Egalitarian Zionism is altogether afflicted with a blame-Israel-first mentality that can only further fan the flames of Arab resentment. In Gans’s telling, the failure to end the conflict with the Palestinians in Gaza and the West Bank by achieving a two-state solution is primarily the fault of Israel and stems from the illiberalism of mainstream Zionism. Decades of corrupt Palestinian leadership, the Palestinian Authority’s relentless incitement to hatred of Israel and Jews through its government-controlled educational system and media, wave after wave of Palestinian terror, the collapse of the Arab state system following the upheavals of 2011, and the spread of Islamic extremism throughout the Middle East and the world—these hardly factor into his analysis.

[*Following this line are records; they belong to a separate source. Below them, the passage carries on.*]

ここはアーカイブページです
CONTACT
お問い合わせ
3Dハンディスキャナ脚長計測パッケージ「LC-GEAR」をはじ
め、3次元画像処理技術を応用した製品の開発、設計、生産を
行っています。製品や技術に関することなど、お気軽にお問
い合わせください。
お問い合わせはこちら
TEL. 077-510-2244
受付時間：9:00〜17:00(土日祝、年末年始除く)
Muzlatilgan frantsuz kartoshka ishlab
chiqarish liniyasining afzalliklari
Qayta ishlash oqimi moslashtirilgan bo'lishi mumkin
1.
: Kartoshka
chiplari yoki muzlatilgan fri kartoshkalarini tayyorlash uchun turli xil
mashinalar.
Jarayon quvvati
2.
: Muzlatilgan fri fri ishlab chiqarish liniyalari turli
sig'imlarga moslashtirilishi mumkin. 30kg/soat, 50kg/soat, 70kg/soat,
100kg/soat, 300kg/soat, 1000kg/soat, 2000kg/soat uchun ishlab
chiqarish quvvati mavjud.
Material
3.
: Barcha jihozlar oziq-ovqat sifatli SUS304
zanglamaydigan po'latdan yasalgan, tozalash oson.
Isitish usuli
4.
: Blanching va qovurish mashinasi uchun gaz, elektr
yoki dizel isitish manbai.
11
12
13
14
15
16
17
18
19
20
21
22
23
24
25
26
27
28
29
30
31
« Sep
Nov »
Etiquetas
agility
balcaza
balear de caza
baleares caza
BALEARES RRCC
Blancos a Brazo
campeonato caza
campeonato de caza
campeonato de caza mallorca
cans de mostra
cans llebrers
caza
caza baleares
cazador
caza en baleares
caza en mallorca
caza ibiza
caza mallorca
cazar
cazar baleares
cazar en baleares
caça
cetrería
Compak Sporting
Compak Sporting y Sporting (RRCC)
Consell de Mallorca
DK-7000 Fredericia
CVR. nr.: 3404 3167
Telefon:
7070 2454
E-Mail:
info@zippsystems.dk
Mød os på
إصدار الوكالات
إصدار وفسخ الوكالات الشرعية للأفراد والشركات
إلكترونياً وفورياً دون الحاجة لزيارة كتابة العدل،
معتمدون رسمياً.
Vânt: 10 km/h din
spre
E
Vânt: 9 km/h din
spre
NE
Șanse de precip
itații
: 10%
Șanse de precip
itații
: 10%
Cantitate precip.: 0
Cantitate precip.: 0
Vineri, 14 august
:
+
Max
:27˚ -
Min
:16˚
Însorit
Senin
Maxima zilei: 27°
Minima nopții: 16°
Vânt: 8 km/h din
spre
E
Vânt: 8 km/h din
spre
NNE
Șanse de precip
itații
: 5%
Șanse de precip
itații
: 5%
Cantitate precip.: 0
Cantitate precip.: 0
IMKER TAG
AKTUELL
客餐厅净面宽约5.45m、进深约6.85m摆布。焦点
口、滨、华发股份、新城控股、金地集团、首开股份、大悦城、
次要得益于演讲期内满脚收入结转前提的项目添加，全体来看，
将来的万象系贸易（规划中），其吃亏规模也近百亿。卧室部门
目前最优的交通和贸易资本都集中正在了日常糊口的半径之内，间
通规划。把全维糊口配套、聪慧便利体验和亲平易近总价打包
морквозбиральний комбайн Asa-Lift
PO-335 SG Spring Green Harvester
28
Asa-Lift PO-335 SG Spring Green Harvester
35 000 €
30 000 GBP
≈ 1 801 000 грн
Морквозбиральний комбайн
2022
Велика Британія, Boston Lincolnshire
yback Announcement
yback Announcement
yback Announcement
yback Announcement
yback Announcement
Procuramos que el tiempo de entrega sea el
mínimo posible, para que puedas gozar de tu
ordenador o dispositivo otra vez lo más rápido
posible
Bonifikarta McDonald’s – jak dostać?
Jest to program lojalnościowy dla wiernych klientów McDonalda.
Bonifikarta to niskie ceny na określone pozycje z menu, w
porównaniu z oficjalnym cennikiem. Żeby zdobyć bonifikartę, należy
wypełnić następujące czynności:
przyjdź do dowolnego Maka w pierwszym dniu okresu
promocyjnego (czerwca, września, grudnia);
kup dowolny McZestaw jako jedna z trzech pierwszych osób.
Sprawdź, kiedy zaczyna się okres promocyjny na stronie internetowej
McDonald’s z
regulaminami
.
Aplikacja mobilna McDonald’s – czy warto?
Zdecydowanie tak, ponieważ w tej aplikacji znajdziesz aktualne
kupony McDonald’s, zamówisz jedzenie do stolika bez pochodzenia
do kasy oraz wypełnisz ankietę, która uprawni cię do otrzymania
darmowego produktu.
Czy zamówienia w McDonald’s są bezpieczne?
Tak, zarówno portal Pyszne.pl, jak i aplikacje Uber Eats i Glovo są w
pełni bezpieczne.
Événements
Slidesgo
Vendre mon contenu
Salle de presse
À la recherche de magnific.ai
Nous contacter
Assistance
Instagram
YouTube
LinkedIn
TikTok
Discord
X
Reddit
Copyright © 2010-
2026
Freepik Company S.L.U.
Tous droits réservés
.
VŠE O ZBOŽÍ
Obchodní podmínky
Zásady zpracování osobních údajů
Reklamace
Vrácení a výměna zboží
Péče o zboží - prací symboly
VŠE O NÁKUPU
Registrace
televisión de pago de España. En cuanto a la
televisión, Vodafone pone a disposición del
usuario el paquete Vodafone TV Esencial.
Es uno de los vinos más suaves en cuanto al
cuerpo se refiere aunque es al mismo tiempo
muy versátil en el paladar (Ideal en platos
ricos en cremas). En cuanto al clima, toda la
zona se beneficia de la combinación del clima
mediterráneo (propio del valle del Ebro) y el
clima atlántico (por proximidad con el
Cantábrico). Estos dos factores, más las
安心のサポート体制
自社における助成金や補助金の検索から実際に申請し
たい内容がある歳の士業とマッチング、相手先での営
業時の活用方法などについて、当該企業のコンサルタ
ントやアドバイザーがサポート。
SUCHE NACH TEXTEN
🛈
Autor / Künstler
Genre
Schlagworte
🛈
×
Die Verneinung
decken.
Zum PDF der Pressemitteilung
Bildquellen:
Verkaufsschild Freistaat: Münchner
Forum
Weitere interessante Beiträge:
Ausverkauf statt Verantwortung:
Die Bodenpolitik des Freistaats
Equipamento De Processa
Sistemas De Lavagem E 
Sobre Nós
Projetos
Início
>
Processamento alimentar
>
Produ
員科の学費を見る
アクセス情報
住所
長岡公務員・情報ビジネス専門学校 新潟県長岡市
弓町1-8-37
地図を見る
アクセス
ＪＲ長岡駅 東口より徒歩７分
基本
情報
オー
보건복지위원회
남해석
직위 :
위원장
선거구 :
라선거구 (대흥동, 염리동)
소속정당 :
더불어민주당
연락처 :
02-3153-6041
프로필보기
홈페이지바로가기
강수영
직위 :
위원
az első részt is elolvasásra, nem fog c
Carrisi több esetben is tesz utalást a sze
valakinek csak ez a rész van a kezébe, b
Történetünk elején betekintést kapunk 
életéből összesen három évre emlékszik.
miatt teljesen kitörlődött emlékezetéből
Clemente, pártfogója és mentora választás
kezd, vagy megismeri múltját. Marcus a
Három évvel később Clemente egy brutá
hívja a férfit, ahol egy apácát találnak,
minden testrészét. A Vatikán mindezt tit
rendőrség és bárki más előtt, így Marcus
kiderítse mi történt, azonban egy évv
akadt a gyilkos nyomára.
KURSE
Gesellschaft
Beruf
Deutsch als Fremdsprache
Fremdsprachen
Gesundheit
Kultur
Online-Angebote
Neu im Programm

In his historical reconstruction, Gans even goes so far as to assert that among the “acts of exploitation and dispossession in the early stages of Zionism” was the “atrocious expulsion of 700,000 Palestinians during Israel’s War of Independence.” It is painful to see a serious scholar joining forces with the most extreme and reckless post-Zionists in disseminating the discredited claim that in 1948, a tiny and newly declared Jewish state, fighting for its life against the onslaught of five Arab armies, was solely responsible for producing the Palestinian refugee crisis.
In sum, egalitarian Zionism promulgates a profound misunderstanding of liberal democracy. In a state that is both liberal and democratic, it is neither historically anomalous nor theoretically deviant for the majority to imbue political institutions and popular culture with its national spirit. To be sure, the obligation in liberal democracies to protect individual rights sets limits on what majorities may legislate. Authorizing language, calendars, and anthems that reflect a majority’s culture and traditions is compatible with the equal protection of all citizens’ basic individual rights. Infringing the freedom to worship, to speak, to assemble, and to buy and sell property and earn a living is not. Israel, like every other liberal democracy, faces a perennial challenge in striking the proper balance between majority preferences and the rights shared equally by all; its record in this regard, however imperfect, stacks up with the best of them.
Misconceptions about the principles of freedom impair Gans’s assessment of Israel and lead astray the political theory he advances for the Jewish people. To achieve a better understanding of Zionism and liberal democracy in Israel, not to mention the legitimate claims of nationalism and the nation-state in general, academic liberals would do well to recover a more adequate understanding of the liberal tradition itself.